**DATA**:

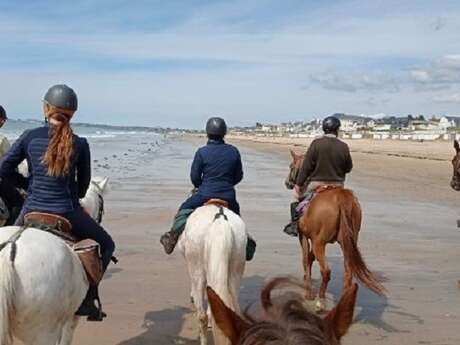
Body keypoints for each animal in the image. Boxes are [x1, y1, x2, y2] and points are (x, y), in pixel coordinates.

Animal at [284, 149, 384, 310]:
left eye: (291, 166)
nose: (287, 182)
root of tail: (341, 197)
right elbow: (310, 258)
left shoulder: (304, 237)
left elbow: (305, 259)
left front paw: (308, 292)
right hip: (346, 243)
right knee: (348, 272)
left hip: (319, 243)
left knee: (326, 271)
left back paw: (320, 301)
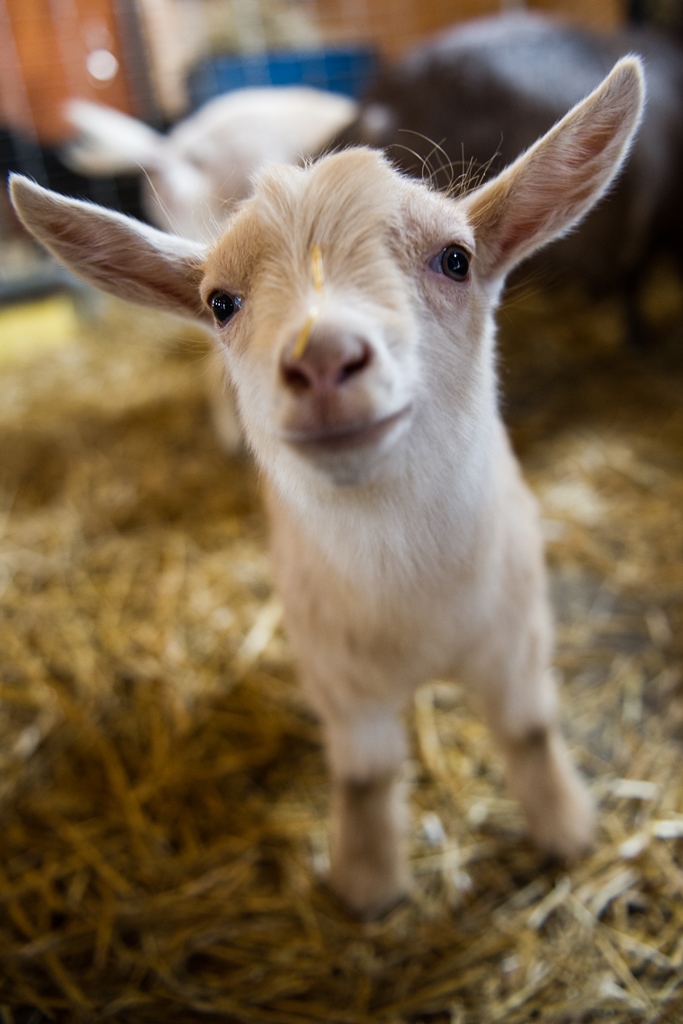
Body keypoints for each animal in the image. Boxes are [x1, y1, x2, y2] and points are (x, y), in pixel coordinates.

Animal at [10, 58, 647, 921]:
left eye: (455, 258)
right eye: (220, 302)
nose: (321, 358)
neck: (415, 606)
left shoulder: (518, 638)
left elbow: (528, 732)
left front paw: (566, 832)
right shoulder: (338, 681)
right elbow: (365, 777)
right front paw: (367, 886)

**THE TASK**: Show every line from the listing that contains "front".

**ANSWER TO THE EXERCISE**:
left front paw: (308, 292)
left front paw: (566, 832)
right front paw: (367, 886)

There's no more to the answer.